■ **Written instruction**
How many lines in the items below contain the string "mercator"? Matching is case-sensitive, and the reply should be the number alone.

(Portion of a data file)
____

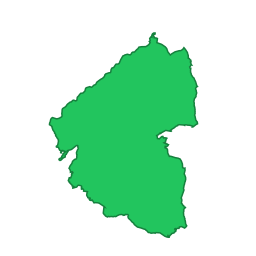 the district of Obarsia-Closani, Mehedinti, Romania, rotated 12°
{"feature_id": "2599482B76871015432444", "entity_name": "Obarsia-Closani", "entity_type": "district", "adm_level": 2, "iso_a3": "ROU", "parent_name": "Romania", "parent_adm1": "Mehedinti", "projection": "mercator", "projection_center": [22.671, 45.057], "detail": "fine", "context": "isolated", "style": "filled", "palette": "green", "viewbox_px": 256, "rotation_deg": 12, "n_neighbors": 0, "source": "geoboundaries", "source_scale": "gbopen_adm2", "svg_char_len": 5837}
<svg xmlns="http://www.w3.org/2000/svg" viewBox="0 0 256 256"><g transform="rotate(12 128 128)"><path d="M201.2,193.5L199.9,193.9L199.4,193.5L198.8,192.6L197.8,192.2L196.8,191.0L195.9,190.6L195.7,187.5L195.3,186.3L194.7,185.8L194.6,185.3L195.6,177.6L195.6,176.9L194.9,175.8L194.8,174.5L194.9,174.2L194.7,172.5L194.9,171.9L194.9,169.0L195.1,168.3L195.1,166.2L194.6,164.3L193.1,161.9L192.7,161.6L192.5,161.1L192.6,157.5L192.0,155.4L191.5,155.8L189.7,155.4L188.7,151.9L187.1,149.3L185.4,147.5L183.3,147.1L180.6,147.2L176.3,146.8L175.3,146.8L174.4,147.2L172.1,144.3L171.1,140.9L170.3,140.0L168.3,139.6L168.2,138.2L169.6,138.2L170.6,137.2L171.0,135.9L170.0,135.9L169.3,135.3L168.8,135.7L166.3,135.0L167.7,133.9L167.4,132.8L167.7,131.9L167.5,131.3L168.2,130.0L168.1,129.8L165.9,129.9L165.0,130.4L164.4,129.9L163.9,129.0L163.0,129.2L162.0,130.4L160.9,132.1L159.0,132.2L158.5,130.6L157.6,129.4L159.0,128.4L160.2,126.7L160.3,126.3L160.4,126.2L161.1,126.6L161.8,125.6L165.4,122.5L170.8,122.3L171.0,122.0L169.9,121.5L171.8,119.4L172.9,118.5L174.8,116.1L176.1,115.4L176.3,114.6L177.4,114.1L181.8,113.5L183.0,113.7L183.1,113.1L184.0,112.8L185.9,112.8L187.7,112.5L190.5,112.7L190.6,113.7L191.5,113.3L193.9,110.4L195.6,109.1L195.2,109.2L194.6,108.2L194.6,107.8L192.7,106.2L191.0,102.3L190.5,101.7L190.6,99.6L190.2,98.6L190.2,97.8L189.9,97.2L189.7,95.8L189.0,94.2L189.0,93.7L188.1,92.7L188.2,92.2L187.9,91.8L187.6,89.8L186.9,88.5L186.9,85.5L188.0,83.2L187.7,81.9L187.9,79.7L187.7,78.9L187.0,77.7L186.9,77.0L186.1,76.0L185.9,75.1L186.5,73.5L187.3,73.0L186.4,72.2L184.4,68.5L183.3,67.2L182.1,65.4L180.6,64.6L179.6,63.4L179.2,63.2L178.2,61.2L177.6,60.6L177.6,60.1L177.2,58.8L177.0,56.6L176.4,56.7L175.6,55.4L176.2,54.5L176.5,53.1L177.1,53.1L176.6,52.6L175.3,50.5L175.9,50.1L175.3,48.6L174.5,48.3L173.4,47.3L172.5,47.3L171.8,44.4L171.0,43.2L170.4,41.8L167.8,39.2L166.0,37.8L165.4,39.3L164.1,40.9L162.9,41.6L162.1,41.7L158.2,43.7L155.3,46.4L154.2,47.8L151.1,45.2L149.3,42.2L147.6,40.9L143.5,39.2L138.5,38.5L138.2,34.4L137.4,34.1L134.8,34.3L134.8,33.6L133.8,32.7L133.4,31.8L135.0,30.4L134.7,29.4L133.3,29.8L132.4,30.8L132.1,32.0L132.1,33.4L132.5,34.3L131.3,34.3L130.6,36.0L131.6,37.9L130.8,38.9L131.9,39.9L131.1,42.0L129.8,43.5L128.5,44.7L124.6,45.6L121.9,46.6L121.1,48.6L120.3,49.4L118.6,52.3L118.1,52.6L117.2,52.6L116.2,53.4L115.5,55.4L115.1,55.9L114.7,56.1L112.0,56.0L109.6,57.3L109.2,57.8L108.0,58.6L106.7,62.6L105.9,66.7L105.0,67.5L103.1,68.0L102.8,68.3L101.5,71.6L101.1,72.0L99.8,72.7L99.3,74.3L99.5,76.8L99.2,77.5L97.8,78.0L95.0,79.7L94.3,80.9L94.3,81.9L93.9,83.2L93.5,83.5L92.8,84.7L91.1,86.1L88.1,89.5L87.8,90.3L87.5,91.7L87.1,92.3L85.4,93.5L84.9,94.6L83.8,95.8L82.0,95.5L78.8,97.3L78.3,98.1L78.2,100.7L76.9,102.8L76.4,103.3L74.5,103.9L73.5,105.7L73.1,106.8L72.0,108.5L72.2,111.1L72.0,111.7L71.2,112.4L69.5,112.1L68.9,112.1L68.2,112.5L67.2,114.2L66.0,114.7L63.9,117.2L63.5,117.9L62.8,119.7L62.3,120.4L60.2,122.4L59.9,122.9L59.8,123.9L60.2,126.3L60.2,127.4L61.0,129.9L60.7,131.1L59.6,131.8L59.1,132.5L56.9,133.7L56.1,133.9L51.9,133.5L51.0,134.5L50.6,135.8L50.6,138.3L50.3,139.5L50.5,141.1L52.5,141.8L53.6,142.7L53.6,143.3L55.1,145.7L57.1,147.4L57.1,148.1L58.7,149.5L58.8,150.6L59.8,151.4L61.1,152.9L61.5,153.1L62.3,154.0L62.4,154.6L62.7,155.2L62.8,158.3L62.8,159.1L62.2,160.3L61.7,160.8L62.0,161.5L63.9,161.4L65.7,163.8L66.7,164.2L67.5,164.0L67.2,165.9L67.7,166.3L68.1,164.8L69.0,163.5L70.4,164.2L70.8,163.8L71.8,164.2L69.7,166.9L70.0,168.0L69.2,169.1L69.0,169.7L69.3,170.3L68.5,171.4L67.8,171.8L67.0,172.7L67.1,173.4L68.2,173.9L69.0,173.5L70.9,170.7L72.6,169.4L72.2,167.6L73.1,166.6L73.7,164.3L74.2,163.6L73.4,163.2L73.4,162.7L76.8,161.0L77.5,160.4L80.8,156.3L81.8,155.6L82.5,155.7L82.8,156.2L82.8,156.9L83.6,158.2L83.6,158.8L83.1,160.0L82.7,162.9L83.3,164.6L83.7,164.8L83.7,166.2L84.1,167.6L83.6,169.3L82.3,169.8L80.7,172.1L80.5,174.3L79.3,176.9L78.7,179.7L79.9,180.7L80.8,182.5L80.9,183.2L82.4,182.3L83.3,182.9L83.2,183.7L83.0,184.0L82.5,184.0L82.4,185.2L82.8,185.6L82.3,188.7L80.9,188.8L80.7,189.3L80.9,189.7L80.5,191.7L80.7,192.1L82.1,193.0L81.9,193.4L85.2,195.6L85.5,196.3L86.0,196.2L86.9,196.5L86.4,196.9L86.6,197.8L86.4,198.1L86.5,198.3L90.1,196.4L90.8,194.8L91.3,194.3L93.1,194.2L94.5,194.4L94.9,195.0L94.8,196.3L95.5,196.5L95.2,197.4L95.4,197.5L96.2,197.1L97.1,197.2L97.6,198.0L97.7,199.0L101.5,198.7L101.3,199.5L101.6,200.4L101.4,200.8L101.5,202.1L102.0,203.0L102.8,203.7L103.2,204.5L104.9,204.6L105.4,204.3L105.9,204.4L105.5,204.5L105.7,204.9L105.4,205.0L105.3,205.3L105.0,205.3L105.0,204.9L104.6,205.0L104.8,205.6L105.6,206.5L107.1,206.6L107.6,206.0L108.0,205.9L110.3,208.3L111.6,207.8L113.5,207.5L115.3,207.5L121.1,209.8L121.7,210.3L120.9,210.2L121.5,216.4L122.8,217.7L123.6,218.0L123.9,218.5L124.7,218.9L126.4,219.3L127.3,218.5L128.1,218.7L130.1,218.0L132.0,217.9L132.9,217.3L134.1,217.3L134.9,216.9L135.7,216.0L137.6,214.6L139.7,213.9L141.2,214.0L141.5,214.4L142.2,214.0L142.9,214.0L143.0,213.4L143.6,213.0L144.7,213.0L144.9,212.8L145.8,212.7L146.5,213.2L146.4,214.9L147.3,216.3L150.0,217.8L151.0,218.8L153.4,220.0L154.2,221.1L157.8,222.9L161.8,223.1L164.2,223.5L166.1,223.6L166.7,224.2L167.5,224.4L169.6,226.0L170.8,225.8L172.4,226.1L175.5,225.1L176.4,225.3L177.1,224.5L181.1,223.9L186.6,226.2L189.1,226.6L189.5,224.9L190.5,225.9L190.6,226.4L191.0,226.3L191.1,225.1L191.5,224.2L192.6,222.7L192.7,222.1L194.8,221.1L195.1,220.1L195.4,219.7L196.0,219.5L196.2,219.2L195.9,218.3L196.3,217.8L196.3,217.4L195.3,217.9L195.0,217.7L195.3,217.4L195.2,216.9L195.0,216.7L195.3,216.5L195.6,216.7L196.3,216.6L197.1,215.9L198.7,215.6L199.0,214.6L198.9,214.1L200.9,213.3L204.2,214.1L205.6,212.2L205.5,211.6L205.7,211.4L204.7,210.3L204.1,209.3L203.7,207.8L202.9,206.1L202.4,205.5L202.5,204.8L202.1,204.5L201.6,203.2L200.8,202.4L199.8,199.0L199.9,197.5L199.4,196.4L200.0,194.7L201.2,193.5Z" fill="#22c55e" stroke="#15803d" stroke-width="1.5"/></g></svg>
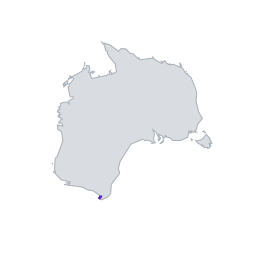 Busselton, Western Australia, Australia (highlighted), rotated 305°
{"feature_id": "25037944B46798430259876", "entity_name": "Busselton", "entity_type": "district", "adm_level": 2, "iso_a3": "AUS", "parent_name": "Australia", "parent_adm1": "Western Australia", "projection": "albers", "projection_center": [115.148, -33.685], "detail": "fine", "context": "in_parent", "style": "filled", "palette": "violet", "viewbox_px": 256, "rotation_deg": 305, "n_neighbors": 0, "source": "geoboundaries", "source_scale": "gbopen_adm2", "svg_char_len": 4106}
<svg xmlns="http://www.w3.org/2000/svg" viewBox="0 0 256 256"><g transform="rotate(305 128 128)"><path d="M185.7,65.6L185.5,76.3L188.9,76.7L191.6,80.8L190.4,87.1L191.8,89.9L190.6,95.8L191.2,99.2L199.3,108.0L200.1,118.4L201.0,119.3L201.8,117.7L203.3,120.1L203.9,119.4L203.2,124.4L203.9,126.2L206.1,128.6L208.3,138.4L206.1,143.5L205.6,150.5L198.6,161.3L195.2,164.9L189.2,168.2L181.8,176.5L178.4,183.5L170.7,182.9L166.2,184.9L163.9,184.5L164.0,186.5L161.4,182.8L162.1,182.3L162.0,181.6L161.4,181.4L159.9,182.2L159.3,181.3L161.0,180.6L160.5,179.5L154.6,182.2L147.9,178.2L143.4,171.8L144.1,167.9L142.2,163.7L143.3,164.1L143.5,163.1L139.3,163.2L141.1,160.9L140.4,156.7L138.0,160.7L135.0,160.5L135.7,159.2L137.1,159.5L140.4,153.9L140.9,149.4L137.8,153.6L134.4,154.7L131.9,157.2L131.9,158.7L130.7,158.2L129.1,156.3L130.3,156.5L130.0,153.5L128.8,150.0L127.3,149.3L127.5,146.5L116.5,139.7L96.0,140.7L89.2,143.4L86.1,147.2L72.3,146.6L64.6,151.3L59.6,150.9L53.9,147.5L53.9,144.1L55.2,144.7L56.5,142.7L56.6,135.8L54.2,130.6L53.3,124.2L46.3,110.8L49.0,112.2L47.4,108.1L48.6,110.5L50.6,111.2L47.2,102.9L49.6,91.4L50.1,94.1L52.5,91.1L61.3,85.9L64.3,86.3L80.3,81.9L86.7,75.7L86.6,71.3L90.0,68.5L92.3,73.5L94.0,71.0L92.4,68.9L93.0,67.8L98.2,69.1L96.6,68.4L97.9,66.7L97.1,64.9L99.9,65.0L99.0,63.7L101.4,63.7L100.8,61.9L103.0,60.1L103.1,61.3L104.8,61.3L105.1,59.1L107.4,60.1L109.2,58.5L111.6,60.1L114.6,63.6L113.7,66.0L116.4,63.9L121.0,66.2L122.2,64.9L120.3,62.8L127.2,55.2L128.3,55.9L130.6,54.1L131.2,55.1L137.2,55.4L137.4,53.4L133.6,51.3L134.4,50.9L147.9,57.7L152.4,57.0L151.1,58.4L152.6,59.7L155.2,58.1L156.7,60.2L153.7,63.4L151.1,63.2L150.7,66.0L147.6,69.7L158.5,80.1L161.7,81.6L162.3,83.7L167.5,86.3L173.1,80.7L175.9,71.2L177.5,67.8L179.2,67.3L178.5,65.4L183.8,59.5L185.7,65.6ZM156.3,191.4L161.0,195.2L167.7,195.8L166.2,201.8L166.1,200.6L165.1,201.7L163.7,205.5L162.0,203.2L159.5,206.3L156.9,205.1L157.8,204.3L155.9,201.9L155.9,198.6L156.8,199.5L155.6,194.6L156.3,191.4ZM126.9,49.7L131.1,50.4L132.2,51.6L129.1,53.3L126.9,49.7ZM133.1,163.1L138.9,164.2L136.2,164.7L133.1,163.1ZM154.3,66.1L154.7,68.4L152.2,67.5L152.9,66.1L154.3,66.1ZM208.3,137.3L209.1,134.9L210.7,133.3L210.5,134.9L208.3,137.3ZM167.6,191.1L169.2,192.2L169.0,193.0L167.6,191.1ZM126.4,50.3L127.6,52.5L124.9,52.0L126.4,50.3ZM155.3,187.7L154.3,187.2L155.3,186.0L155.3,187.7ZM165.1,80.7L163.8,81.1L162.5,81.1L163.3,80.1L165.1,80.7ZM46.3,110.2L45.4,109.0L45.3,107.9L46.3,110.2ZM168.4,193.7L168.9,194.5L167.7,193.6L168.4,193.7ZM203.8,125.0L204.6,125.3L204.3,126.3L203.8,125.0ZM190.9,95.8L191.7,96.7L191.5,97.0L190.9,95.8ZM161.3,205.3L161.0,206.2L160.5,205.7L161.3,205.3ZM207.0,144.9L206.6,146.2L207.0,144.9ZM137.5,51.3L136.9,50.7L137.4,50.4L137.5,51.3ZM156.8,55.1L155.6,55.9L157.1,54.4L156.8,55.1ZM207.7,143.4L207.2,143.6L207.6,143.3L207.7,143.4ZM154.2,74.4L153.6,74.5L154.0,74.0L154.2,74.4ZM152.3,65.6L151.6,65.6L152.2,65.1L152.3,65.6ZM55.7,85.9L55.5,86.8L55.2,86.7L55.7,85.9ZM182.8,58.7L182.5,59.4L182.4,58.8L182.8,58.7ZM161.3,181.8L161.3,182.2L161.2,182.0L161.3,181.8ZM155.2,56.2L153.7,56.6L155.3,56.0L155.2,56.2ZM101.0,60.8L100.4,61.3L100.8,60.7L101.0,60.8ZM161.9,204.7L161.5,204.8L161.8,204.5L161.9,204.7ZM163.9,83.1L163.2,82.9L163.7,82.5L163.9,83.1ZM97.9,64.4L97.5,64.7L97.5,64.0L97.9,64.4ZM165.0,203.5L164.5,203.6L164.8,203.1L165.0,203.5ZM183.7,57.0L183.5,57.4L183.2,57.1L183.7,57.0ZM160.9,182.3L161.2,182.9L160.5,182.5L160.9,182.3ZM200.5,108.4L200.1,108.2L200.5,107.7L200.5,108.4ZM201.4,117.5L201.2,117.4L201.5,117.1L201.4,117.5ZM156.7,190.8L156.5,191.1L156.5,190.6L156.7,190.8Z" fill="#d9dde1" stroke="#a8b0b8" stroke-width="1"/><path d="M56.4,145.5L56.6,145.5L56.7,145.4L56.8,145.4L56.8,145.0L56.7,145.0L56.7,144.9L56.2,144.8L56.1,144.7L55.9,144.5L55.7,144.5L55.7,144.4L55.6,144.5L55.4,144.6L55.2,144.7L55.1,144.8L54.9,144.8L54.7,144.8L54.6,144.7L54.4,144.7L54.3,144.4L54.2,144.4L54.0,144.2L53.9,144.2L53.9,144.3L53.9,144.5L54.0,144.5L54.0,144.8L53.9,144.8L53.8,145.0L53.8,145.3L53.9,145.5L54.0,145.5L54.3,145.5L54.5,145.5L54.8,145.5L55.0,145.5L55.3,145.6L55.8,145.5L56.3,145.5L56.4,145.5Z" fill="#8b5cf6" stroke="#5b21b6" stroke-width="1.5"/></g></svg>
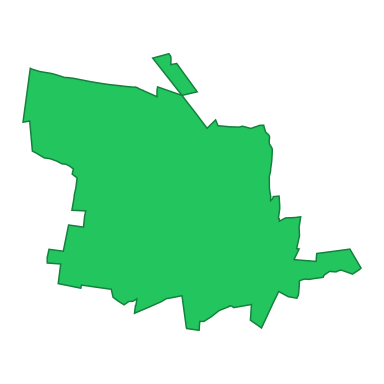 outline of Chicxulub Pueblo, Yucatán, Mexico
{"feature_id": "50627088B2024609672342", "entity_name": "Chicxulub Pueblo", "entity_type": "district", "adm_level": 2, "iso_a3": "MEX", "parent_name": "Mexico", "parent_adm1": "Yucatán", "projection": "mercator", "projection_center": [-89.518, 21.153], "detail": "fine", "context": "isolated", "style": "filled", "palette": "green", "viewbox_px": 384, "rotation_deg": 0, "n_neighbors": 0, "source": "geoboundaries", "source_scale": "gbopen_adm2", "svg_char_len": 2603}
<svg xmlns="http://www.w3.org/2000/svg" viewBox="0 0 384 384"><path d="M349.9,249.1L338.9,250.6L316.7,253.5L316.1,261.4L294.4,259.7L294.0,259.6L299.1,249.0L296.6,248.6L299.5,236.0L299.1,227.1L300.7,216.8L295.5,217.5L289.6,217.8L285.6,217.9L285.4,218.0L279.3,221.2L279.3,220.8L279.3,220.5L279.3,220.2L279.2,218.7L278.4,218.1L279.7,209.2L279.7,205.5L279.1,196.1L273.3,196.6L272.7,198.6L270.6,200.7L270.5,198.3L270.8,197.3L269.4,188.6L269.3,176.3L270.5,171.7L270.7,168.4L271.6,162.3L271.8,160.3L272.3,150.4L272.2,148.6L271.8,147.9L270.4,145.5L269.6,144.3L269.2,143.4L269.3,142.5L269.2,140.6L269.6,137.7L269.4,136.2L269.0,135.4L267.7,133.9L265.7,132.3L265.3,131.0L264.6,128.6L264.4,128.6L264.2,127.2L263.9,126.3L263.7,125.2L259.4,125.4L255.6,126.9L253.9,127.3L252.4,128.0L250.6,128.4L242.5,126.2L239.0,127.1L229.9,126.8L218.0,125.7L215.6,119.9L207.1,128.3L195.2,112.5L188.1,103.4L182.0,95.4L197.2,91.8L194.5,88.1L189.3,80.9L183.6,73.1L176.7,63.5L170.8,64.6L171.0,58.1L170.6,56.1L168.9,53.7L152.7,58.1L181.6,94.9L181.1,95.1L157.6,86.9L157.0,90.4L157.0,96.7L156.1,96.3L144.1,91.0L143.2,90.4L141.2,89.7L138.8,88.6L137.4,87.7L136.7,87.5L135.4,87.0L133.7,87.2L132.8,87.1L132.7,87.1L127.5,86.6L122.9,86.1L116.3,85.3L115.9,85.3L115.7,85.3L108.8,84.5L101.1,83.4L90.8,81.7L73.4,78.3L66.9,77.5L65.4,77.6L64.4,77.4L55.3,74.5L51.1,73.4L39.7,71.5L32.1,69.2L30.3,68.3L23.0,122.2L29.7,121.1L32.4,151.1L36.6,153.3L44.2,157.9L50.1,158.7L56.5,161.0L62.2,163.9L66.0,164.2L70.1,166.4L71.6,167.7L73.4,168.7L72.2,174.1L77.1,177.9L75.9,187.7L74.3,194.9L74.0,198.2L71.9,210.3L85.7,210.9L84.5,217.0L84.2,220.2L83.5,227.1L68.6,225.0L63.3,251.2L49.0,249.3L47.2,257.5L47.2,263.0L60.7,264.0L58.2,283.6L80.8,288.2L81.4,285.1L111.3,289.3L112.1,293.0L113.1,297.3L118.3,301.2L124.1,304.8L128.8,301.5L132.9,301.3L136.8,298.9L136.0,305.3L135.5,305.4L134.5,313.3L140.1,310.9L140.6,310.7L147.3,307.8L149.0,307.1L159.9,302.3L162.1,301.2L166.2,298.7L174.6,297.2L180.0,296.1L182.0,295.8L186.4,328.0L186.8,328.1L186.9,328.6L187.3,328.6L198.8,330.3L199.0,330.3L199.2,330.1L199.2,329.1L199.3,328.1L199.3,327.1L199.4,326.1L199.6,323.4L199.8,321.4L204.0,321.4L211.6,316.5L211.7,316.4L219.2,310.5L229.6,306.4L229.5,305.9L231.6,306.0L233.7,307.6L251.5,304.5L250.4,320.2L256.3,324.3L261.5,328.0L272.7,303.9L278.7,291.5L288.3,296.7L296.9,298.2L298.5,294.8L299.0,288.9L299.5,280.7L304.2,279.1L306.3,279.2L309.2,279.4L314.5,278.5L321.9,277.5L323.2,277.3L323.9,275.3L329.5,271.4L332.9,271.7L336.1,271.9L338.8,270.6L341.2,270.1L341.9,270.3L346.9,272.1L352.5,274.1L359.0,269.9L361.0,268.1L349.9,249.1Z" fill="#22c55e" stroke="#15803d" stroke-width="1.5"/></svg>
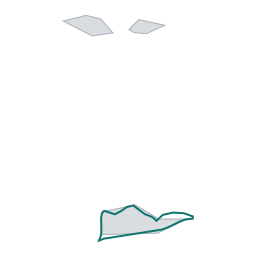 Saint Croix on a map of United States Virgin Islands (Robinson projection)
{"feature_id": "VIR-4870", "entity_name": "Saint Croix", "entity_type": "state/province", "adm_level": 1, "iso_a3": "VIR", "parent_name": "United States Virgin Islands", "parent_adm1": "", "projection": "robinson", "projection_center": [-64.734, 17.738], "detail": "fine", "context": "in_parent", "style": "outline", "palette": "teal", "viewbox_px": 256, "rotation_deg": 0, "n_neighbors": 0, "source": "natural_earth", "source_scale": "10m", "svg_char_len": 715}
<svg xmlns="http://www.w3.org/2000/svg" viewBox="0 0 256 256"><path d="M135.2,204.9L158.6,219.0L186.9,219.0L157.3,233.2L100.7,234.6L101.9,211.9L135.2,204.9ZM113.0,33.0L92.1,35.9L63.2,21.0L86.0,15.4L100.7,18.9L113.0,33.0ZM164.7,25.3L146.3,33.7L133.8,32.6L129.0,29.5L138.9,19.6L164.7,25.3Z" fill="#d9dde1" stroke="#a8b0b8" stroke-width="1"/><path d="M192.8,218.6L185.6,219.4L179.6,221.6L167.8,227.5L161.7,229.6L104.3,238.6L99.0,240.6L101.1,235.1L101.4,230.5L101.1,217.4L102.0,213.3L104.2,210.8L114.8,214.3L120.7,211.3L126.9,207.0L133.5,205.4L134.2,206.2L144.9,214.2L150.8,216.4L153.8,218.2L156.4,220.8L162.8,214.9L172.8,212.6L183.7,213.2L192.8,216.4L192.8,218.6Z" fill="none" stroke="#0f766e" stroke-width="2"/></svg>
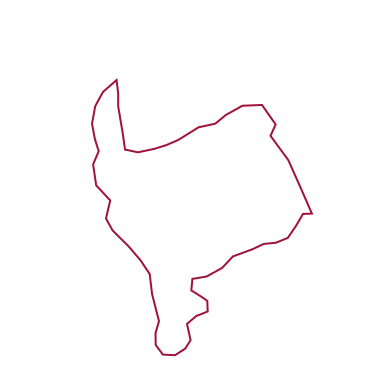 the district of Keryneia, Cyprus, rotated 241°
{"feature_id": "46923920B20243992884618", "entity_name": "Keryneia", "entity_type": "district", "adm_level": 2, "iso_a3": "CYP", "parent_name": "Cyprus", "parent_adm1": "", "projection": "mercator", "projection_center": [33.314, 35.328], "detail": "fine", "context": "isolated", "style": "outline", "palette": "rose", "viewbox_px": 384, "rotation_deg": 241, "n_neighbors": 0, "source": "geoboundaries", "source_scale": "gbopen_adm2", "svg_char_len": 868}
<svg xmlns="http://www.w3.org/2000/svg" viewBox="0 0 384 384"><g transform="rotate(241 192 192)"><path d="M115.0,286.4L144.5,289.2L173.2,291.7L203.1,287.9L210.5,297.9L234.2,295.4L243.0,277.9L243.0,259.1L240.5,245.4L245.4,229.1L244.2,205.3L245.4,192.8L247.9,180.3L252.9,164.0L261.6,154.0L277.8,160.2L302.8,169.0L314.0,175.2L326.5,180.3L322.7,162.7L317.0,153.7L314.0,149.0L300.3,137.7L285.3,132.7L272.9,130.2L264.1,118.9L244.2,111.4L224.3,116.4L210.5,103.9L196.8,103.9L175.6,110.1L157.0,113.9L140.7,115.2L122.1,107.6L95.0,100.5L86.3,91.7L75.9,86.1L63.9,87.7L57.5,98.1L58.3,110.1L63.1,118.9L79.1,123.7L81.5,135.7L80.8,140.5L79.9,147.8L81.7,148.7L89.4,152.6L97.4,148.6L106.2,143.7L115.8,150.2L111.0,163.8L111.0,181.4L115.8,196.6L112.6,217.5L111.8,229.5L107.0,240.7L105.4,253.5L111.8,266.3L119.0,278.4L115.0,286.4Z" fill="none" stroke="#9f1239" stroke-width="2"/></g></svg>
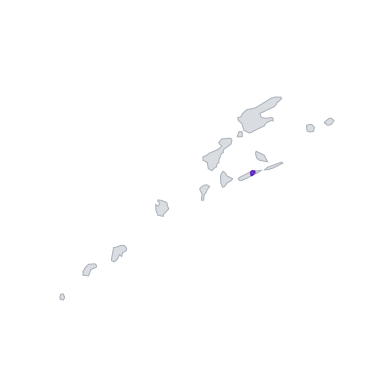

____

■ **Task answer**
3